- **PROBLEM TO WORK ON**: Say how many lines in the records hold the word "female", and give nothing but that number.

- **Stored entries**:
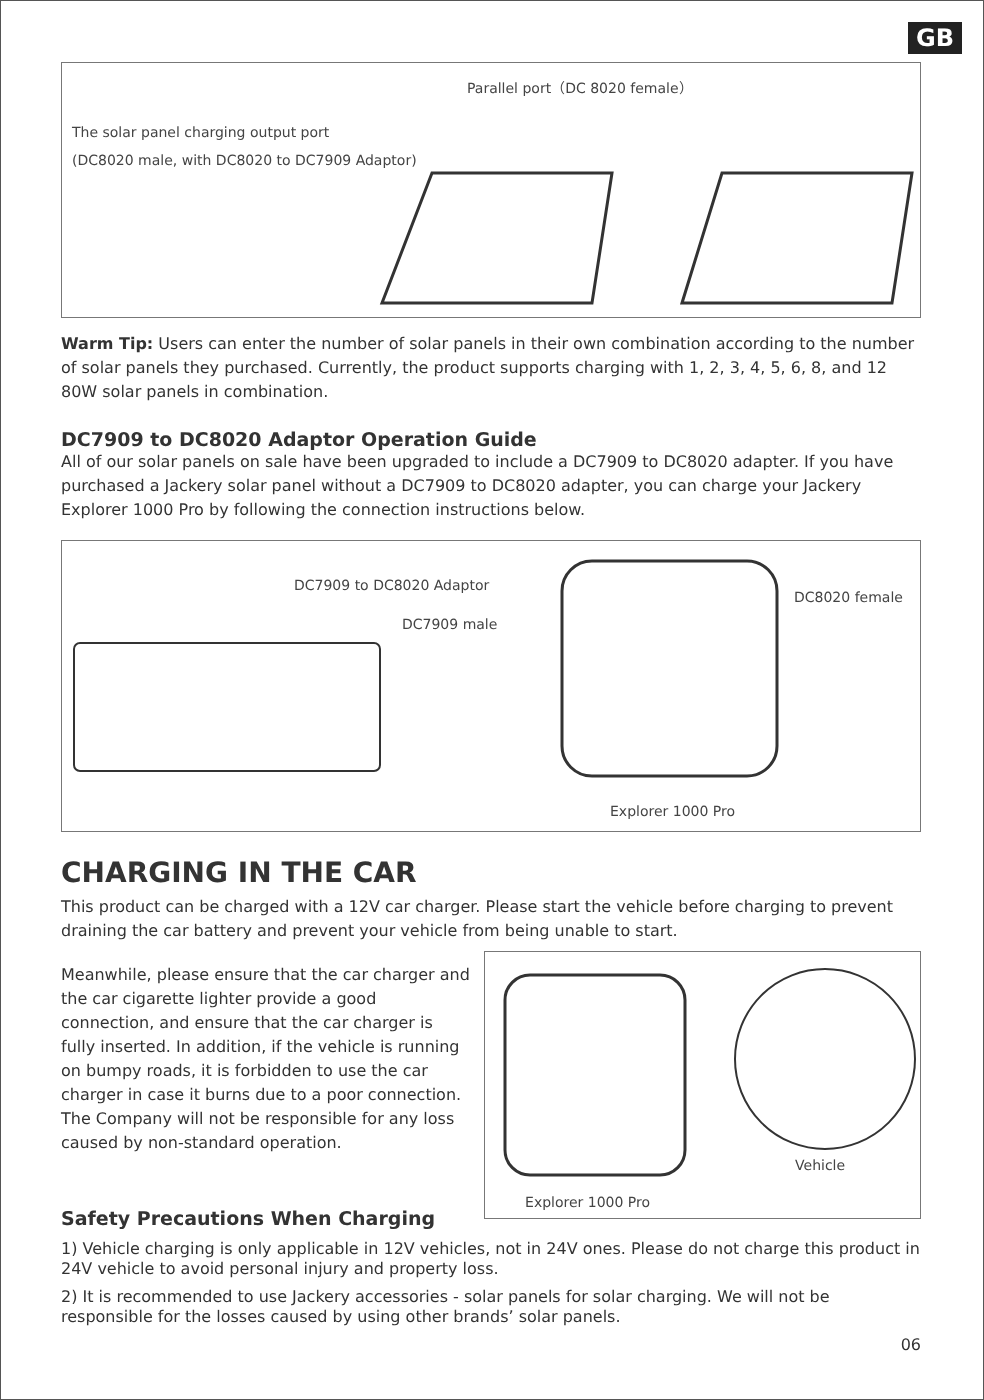GB
Parallel port（DC 8020 female）
The solar panel charging output port
(DC8020 male, with DC8020 to DC7909 Adaptor)
Warm Tip: Users can enter the number of solar panels in their own combination according to the number of solar panels they purchased. Currently, the product supports charging with 1, 2, 3, 4, 5, 6, 8, and 12 80W solar panels in combination.
DC7909 to DC8020 Adaptor Operation Guide
All of our solar panels on sale have been upgraded to include a DC7909 to DC8020 adapter. If you have purchased a Jackery solar panel without a DC7909 to DC8020 adapter, you can charge your Jackery Explorer 1000 Pro by following the connection instructions below.
DC7909 to DC8020 Adaptor
DC8020 female
DC7909 male
Explorer 1000 Pro
CHARGING IN THE CAR
This product can be charged with a 12V car charger. Please start the vehicle before charging to prevent draining the car battery and prevent your vehicle from being unable to start.
Meanwhile, please ensure that the car charger and the car cigarette lighter provide a good connection, and ensure that the car charger is fully inserted. In addition, if the vehicle is running on bumpy roads, it is forbidden to use the car charger in case it burns due to a poor connection. The Company will not be responsible for any loss caused by non-standard operation.
Vehicle
Explorer 1000 Pro
Safety Precautions When Charging
1) Vehicle charging is only applicable in 12V vehicles, not in 24V ones. Please do not charge this product in 24V vehicle to avoid personal injury and property loss.
2) It is recommended to use Jackery accessories - solar panels for solar charging. We will not be responsible for the losses caused by using other brands’ solar panels.
06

- **EXERCISE ANSWER**: 2